Not likely. The rain came and came, sheets of it, sideways, every which way. Feet were soaking within minutes, the queue snaking back continued to grow the wetter we got. I took a photo and tweeted it out: #letusin. To no effect.  I don’t have much Tweeting power it seems.

 

Gates remained firmly locked until the specified time.

 

We were duly, half-heartedly, searched, and our tickets barely looked at, when we finally headed up the steep stairs to find shelter and seating. And slowly we gathered as the rain kept falling.

 

The timing of the match, the venue, the non-ticketing, and the weather, all skewed the numbers who eventually made it. Over 7000 braved it to get there and participate. You were even BRAVER if you made it to the women’s toilets through the flooded floors and thoroughfares.

 

But what a match we had.

 

Another close encounter, in terrible rainy weather, which ensured a contest and excitement whenever a goal was kicked, or a defensive mark was taken. Even though the Lions scored the only goal in the first quarter, it was a ‘no give-me’ game. The Doggies took awhile to gel but were fighting the whole game, and were cleaner, quicker and more desperate. Even without their KB, they fought and were the eventual winners by a goal.

 

To be completely self-obsessed, I almost cried as for the first time in my adult life, a team I supported and was a member of, won a Grand Final and I could celebrate and cry out with all the others around me.

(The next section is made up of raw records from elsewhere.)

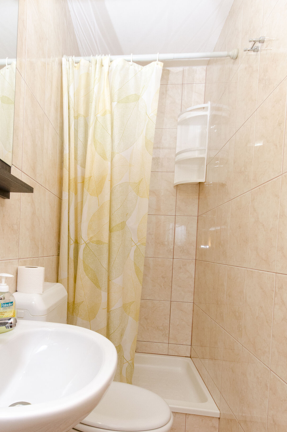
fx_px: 276
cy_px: 255
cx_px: 90
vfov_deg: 75.5
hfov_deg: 53.6
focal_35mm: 23
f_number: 8
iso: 1000
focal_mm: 10
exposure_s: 1/100
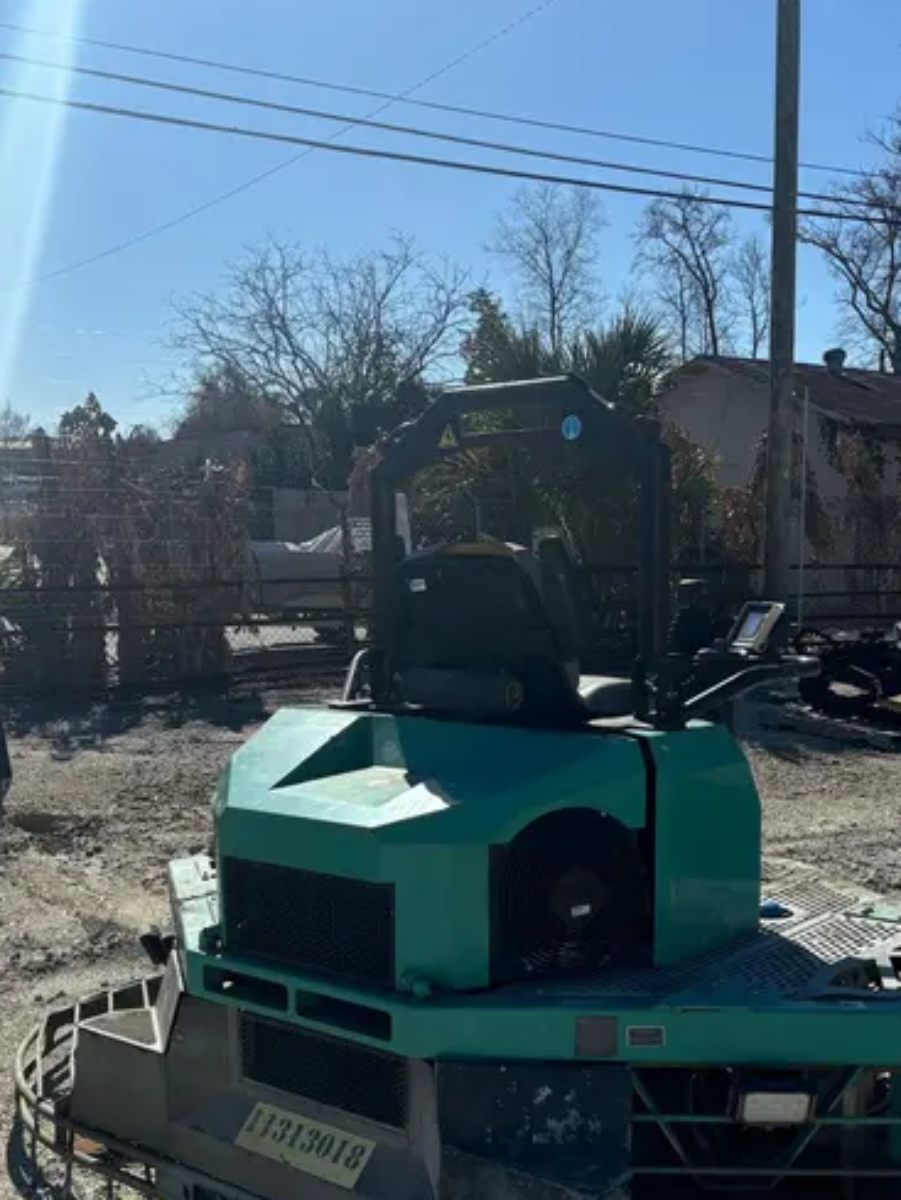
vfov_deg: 47.5
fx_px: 1353
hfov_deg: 36.7
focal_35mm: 39
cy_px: 737
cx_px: 540
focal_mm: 5.96
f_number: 1.6
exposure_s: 1/9091
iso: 50
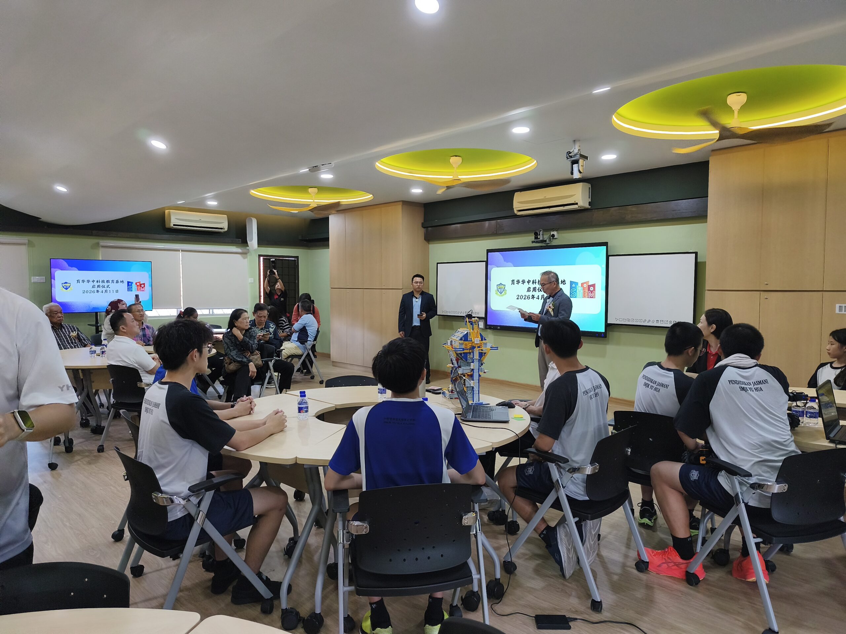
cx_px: 423
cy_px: 317
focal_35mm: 23
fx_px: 562
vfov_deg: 58.9
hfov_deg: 73.9
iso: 320
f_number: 1.65
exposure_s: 1/99.9
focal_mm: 6.14
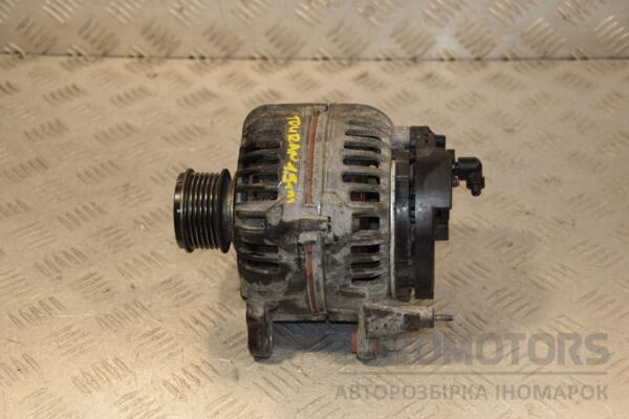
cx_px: 314
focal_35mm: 72
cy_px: 210
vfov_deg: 18.9
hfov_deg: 28.1
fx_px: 1258
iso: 800
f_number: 5
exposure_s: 1/200
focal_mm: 48
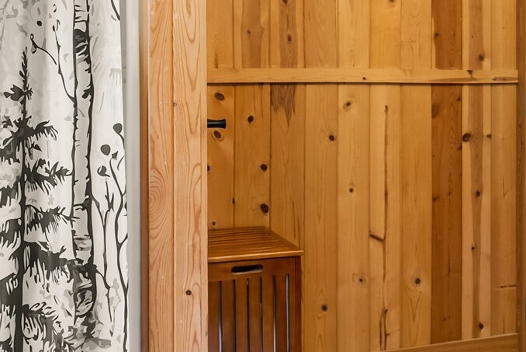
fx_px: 877
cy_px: 93
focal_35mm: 60
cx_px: 435
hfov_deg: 32.3
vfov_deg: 22.5
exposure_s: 1/30
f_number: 2.8
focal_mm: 24
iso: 400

And I smiled at my mob, my sister Denise, her friends behind, all my Almanac women and men, all the young people, and especially women, I have met in the two years of AFLW, who surrounded me in the stands.

 

I felt my heart fill with the enthusiasm and joy that women’s footy has bought me. My list of ‘suggestions’ will be made, and feedback will be given, but at this moment of joy and happiness, I felt that the community we have developed with and through the Footy Almanac carried me through the negatives and help me float on the enthusiasm and love that is the true heart of this fledgling competition.

 

And like the true tragic I am, I headed out the stand before the presentation of the Cup, to get to AFLM St Kilda v Brisbane Lions and meet my other beloved footy family. I hopped onto the first bus that was ferrying Brisbane Fans (and a Doggie and two Saints members) to Docklands. It was supposed to drop us at Elizabeth Street, but the driver eventually dropped us near Gate 7 and it was the easiest, most efficient, kindest gift from the AFL powers to be that I’ve had all (AFLW) season. Thanks guys!

 

Brisbane had a bad day all round.

 

There is a Grand Final and an AFLM match to watch on replay when I am all dry and comfortable. And I am ready for AFLW19.

 

 

About Yvette Wroby

Yvette Wroby writes, cartoons, paints through life and gets most pleasure when it's about football, and more specifically the Saints. Believes in following dreams and having a go.

Comments

  1. Drink it in, Yvette. Despite the conditions, it was a great day and an even greater day to be more bulldog. Unfortunately zero from two for my Lions now, but they’ll be back!

  2. John Butler says

    Yvette, it sure did piss down.

    Many thanks for securing a dry spot in the stand.

    But the teams gave us a real contest, befitting a grand final.

    Commiserations to Brisbane. Two close GF losses will be hard to stomach for such a competitive team.

    And now the questions about next season begin.

  3. Kasey Symons says

    Great write up Yvette, hopefully it’s onwards and upwards for AFLW after you deliver your suggestions! Was a great season but so many missed opportunities and things the AFL could have done to really make it shine. Fingers crossed 2019 is a big step forward!

  4. Rick Kane says

    Love it Yvette! You are the AFLW! And the Almanac correspondent bare none. Yes there are plenty of us and yes Kasey and John have done a ripper of a job but your voice echos through the grounds and the hearts and all the words that have been spoken about this truly exciting revolution. Wet feet and all! The first four and a half paragraphs of this report should be read aloud before every damned AFL Board meeting. Great report!